NEW YORK —
The scene at St. Jacobi church in Brooklyn is controlled chaos: scores of people sorting and distributing tons of aid for relief centers in the hardest-hit parts of New York. Everyone is a volunteer, and all seem to be working at top speed.
It’s part of a city-wide undertaking dubbed Occupy Sandy. What began more than a year ago as the political protest movement Occupy Wall Street is now a massive aid effort for storm victims in New York’s hardest-hit areas, from Staten Island to the Far Rockaways.
Occupy Sandy site coordinator at the church, Pablo Benson, said the aid campaign is just another face of the community organizing that Occupy Wall Street has done since the encampment in Zuccotti Park in New York’s financial district ended.
“It’s funny, because we’ve been hearing a lot of reports about how Occupy has been dead, and even throughout this period, Occupy has been actively engaging in community organizing,” Benson said.
Locally, he said, Occupy worked to help tenants at a building in the neighborhood around the church mount a rent strike.
“We’ve been doing complex logistics, dealing with social media networks, with inventory. We were inundated with donations in terms of food, clothes and money,” he said of the original occupation. “So it’s no coincidence that as soon as this disaster came out, Occupy was ready to handle the flow of donations, of volunteers, and effectively direct them to where their work would be most purposeful.”
Donations and volunteers move nonstop through the church, one of several distribution hubs for the effort. There are clothes, diapers, food, cleaning products, batteries, candles, even generators.
Outside, volunteers are assembled into groups for ferrying aid and manpower to Occupy Sandy relief centers in the worst-affected areas. Volunteers’ cars and trucks that have enough gas are loaded up with people and goods for trips out to the storm-struck coastal areas.
As a new storm approached New York Tuesday evening, volunteer cooks stepped up production in the church basement kitchen.

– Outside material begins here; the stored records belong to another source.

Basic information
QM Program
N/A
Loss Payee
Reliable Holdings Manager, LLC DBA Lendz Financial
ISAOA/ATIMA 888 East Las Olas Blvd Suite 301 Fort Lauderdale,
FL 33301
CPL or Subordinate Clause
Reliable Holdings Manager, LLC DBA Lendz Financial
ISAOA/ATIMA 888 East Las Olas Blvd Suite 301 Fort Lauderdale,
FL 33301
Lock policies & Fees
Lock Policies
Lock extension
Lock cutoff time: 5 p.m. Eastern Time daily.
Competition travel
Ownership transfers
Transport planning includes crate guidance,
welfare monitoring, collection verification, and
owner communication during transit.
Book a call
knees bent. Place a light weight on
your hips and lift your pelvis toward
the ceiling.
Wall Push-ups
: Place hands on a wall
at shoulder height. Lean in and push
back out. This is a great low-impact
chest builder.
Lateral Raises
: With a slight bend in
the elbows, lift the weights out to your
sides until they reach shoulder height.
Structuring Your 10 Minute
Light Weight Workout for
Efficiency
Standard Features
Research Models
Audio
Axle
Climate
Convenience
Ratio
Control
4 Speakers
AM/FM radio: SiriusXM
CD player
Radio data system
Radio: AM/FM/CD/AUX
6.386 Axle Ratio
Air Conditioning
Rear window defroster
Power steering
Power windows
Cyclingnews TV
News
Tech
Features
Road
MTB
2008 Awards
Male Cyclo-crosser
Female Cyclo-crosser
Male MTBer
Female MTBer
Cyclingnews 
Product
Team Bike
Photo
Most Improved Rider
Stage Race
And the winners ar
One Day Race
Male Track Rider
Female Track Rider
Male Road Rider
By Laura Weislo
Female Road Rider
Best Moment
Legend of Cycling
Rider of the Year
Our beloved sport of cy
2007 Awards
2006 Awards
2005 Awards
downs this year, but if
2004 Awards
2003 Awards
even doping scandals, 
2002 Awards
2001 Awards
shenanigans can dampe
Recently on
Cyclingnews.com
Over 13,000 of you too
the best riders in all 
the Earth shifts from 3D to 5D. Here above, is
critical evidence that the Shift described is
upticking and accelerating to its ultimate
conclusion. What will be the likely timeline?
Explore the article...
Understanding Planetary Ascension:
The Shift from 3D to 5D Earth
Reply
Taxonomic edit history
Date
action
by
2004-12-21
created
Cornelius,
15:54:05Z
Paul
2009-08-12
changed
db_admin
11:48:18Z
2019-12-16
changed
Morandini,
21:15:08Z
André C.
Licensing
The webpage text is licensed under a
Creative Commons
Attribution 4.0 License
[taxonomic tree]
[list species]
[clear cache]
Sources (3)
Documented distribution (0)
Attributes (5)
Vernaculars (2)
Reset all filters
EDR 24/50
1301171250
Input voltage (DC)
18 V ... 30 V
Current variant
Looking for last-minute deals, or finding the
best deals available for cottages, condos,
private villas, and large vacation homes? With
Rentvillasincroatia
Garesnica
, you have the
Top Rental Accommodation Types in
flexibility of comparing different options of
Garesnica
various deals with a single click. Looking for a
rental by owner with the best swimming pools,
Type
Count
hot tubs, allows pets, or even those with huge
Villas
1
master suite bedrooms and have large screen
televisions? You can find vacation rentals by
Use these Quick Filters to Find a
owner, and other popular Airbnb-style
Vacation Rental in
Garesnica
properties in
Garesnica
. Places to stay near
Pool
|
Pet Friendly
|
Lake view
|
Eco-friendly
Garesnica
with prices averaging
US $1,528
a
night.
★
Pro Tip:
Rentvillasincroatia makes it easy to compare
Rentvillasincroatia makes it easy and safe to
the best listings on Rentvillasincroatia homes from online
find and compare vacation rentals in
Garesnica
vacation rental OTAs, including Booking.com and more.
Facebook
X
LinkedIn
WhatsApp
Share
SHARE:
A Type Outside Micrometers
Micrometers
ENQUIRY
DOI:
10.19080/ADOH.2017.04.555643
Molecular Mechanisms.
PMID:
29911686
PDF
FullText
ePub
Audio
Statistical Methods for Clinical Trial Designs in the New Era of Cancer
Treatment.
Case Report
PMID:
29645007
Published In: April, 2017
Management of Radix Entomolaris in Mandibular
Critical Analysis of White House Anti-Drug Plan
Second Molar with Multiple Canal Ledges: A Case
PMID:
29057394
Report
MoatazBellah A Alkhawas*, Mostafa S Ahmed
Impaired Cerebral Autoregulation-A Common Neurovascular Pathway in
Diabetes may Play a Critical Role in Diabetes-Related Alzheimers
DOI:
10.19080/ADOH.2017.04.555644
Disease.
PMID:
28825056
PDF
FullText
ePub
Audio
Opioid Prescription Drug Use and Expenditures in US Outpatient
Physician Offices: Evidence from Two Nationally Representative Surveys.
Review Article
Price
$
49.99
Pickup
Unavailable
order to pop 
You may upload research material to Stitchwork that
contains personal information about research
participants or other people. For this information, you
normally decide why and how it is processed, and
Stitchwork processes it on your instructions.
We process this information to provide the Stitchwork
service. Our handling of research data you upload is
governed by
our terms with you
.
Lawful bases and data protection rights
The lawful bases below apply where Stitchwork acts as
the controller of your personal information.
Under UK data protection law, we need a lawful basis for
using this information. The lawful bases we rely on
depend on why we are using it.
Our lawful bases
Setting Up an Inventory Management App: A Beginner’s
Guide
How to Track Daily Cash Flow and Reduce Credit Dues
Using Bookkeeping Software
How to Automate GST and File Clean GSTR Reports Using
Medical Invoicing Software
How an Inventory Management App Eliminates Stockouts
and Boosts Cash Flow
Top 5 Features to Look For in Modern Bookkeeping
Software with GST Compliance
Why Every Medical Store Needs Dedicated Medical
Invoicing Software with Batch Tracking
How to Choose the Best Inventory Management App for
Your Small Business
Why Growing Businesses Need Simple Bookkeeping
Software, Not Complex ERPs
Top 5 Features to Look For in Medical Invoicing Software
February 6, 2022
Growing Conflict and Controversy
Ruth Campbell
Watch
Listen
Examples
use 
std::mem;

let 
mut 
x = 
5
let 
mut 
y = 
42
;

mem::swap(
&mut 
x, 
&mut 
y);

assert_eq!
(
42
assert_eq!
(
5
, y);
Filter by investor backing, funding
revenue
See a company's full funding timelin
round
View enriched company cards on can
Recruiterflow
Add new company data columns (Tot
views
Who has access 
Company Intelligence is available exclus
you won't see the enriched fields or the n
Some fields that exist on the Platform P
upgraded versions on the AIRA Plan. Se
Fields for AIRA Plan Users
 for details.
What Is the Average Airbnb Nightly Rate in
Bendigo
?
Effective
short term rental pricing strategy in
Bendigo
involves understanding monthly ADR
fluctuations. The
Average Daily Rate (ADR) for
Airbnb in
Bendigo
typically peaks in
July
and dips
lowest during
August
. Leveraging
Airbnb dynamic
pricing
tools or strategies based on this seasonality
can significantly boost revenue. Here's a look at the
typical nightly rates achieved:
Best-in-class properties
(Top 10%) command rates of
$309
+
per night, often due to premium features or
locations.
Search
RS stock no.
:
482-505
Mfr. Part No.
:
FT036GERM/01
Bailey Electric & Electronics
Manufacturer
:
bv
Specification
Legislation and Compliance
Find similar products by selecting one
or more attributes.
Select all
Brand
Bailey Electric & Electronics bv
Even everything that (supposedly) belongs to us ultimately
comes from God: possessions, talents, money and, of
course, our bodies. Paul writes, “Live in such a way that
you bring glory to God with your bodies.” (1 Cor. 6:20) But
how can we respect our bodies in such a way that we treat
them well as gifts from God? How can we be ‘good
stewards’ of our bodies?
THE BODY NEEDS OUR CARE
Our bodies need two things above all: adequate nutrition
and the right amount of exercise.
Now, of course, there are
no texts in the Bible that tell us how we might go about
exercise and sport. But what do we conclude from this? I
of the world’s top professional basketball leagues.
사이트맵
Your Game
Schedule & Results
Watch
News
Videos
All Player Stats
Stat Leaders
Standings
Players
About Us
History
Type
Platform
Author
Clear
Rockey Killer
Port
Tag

They prepare two hot meals daily for storm victims, many of whom are still living in homes that lack power or heat.
One cook wrapped up pans filled with pasta, chicken and tomato sauce. It was going to Coney Island. “Coney Island, where my father was born, where my grandfather had a candy store,” he said. “Hoping to feed some good people out there.”
Many storm victims have complained of a lagging response by established charities and government. Another cook, Mike Birch, said Occupy has a different model: direct action.
“Grassroots, real people power,” he said, stirring a giant pot of chili con carne. “We don’t rely on the Red Cross, or FEMA, or the city.”
He said he took part in the original protests, and has become involved again because of Occupy Sandy.
“The other day I was working in Red Hook,” he added. “A woman was walking down the street with a donation; she had a blanket. Another woman was coming in the other direction, in need. They just looked at each other, like ‘Can I?’ And [the donor] took the blanket out, and handed the blanket to her,” Birch said. “So, that’s the direct action, not bureaucracy. We’re getting right to the people, people in need.”
Benson said the storm relief effort will continue as long as needed. When it is over, he said, New York’s Occupy movement will return to working to build sustainable communities around the city.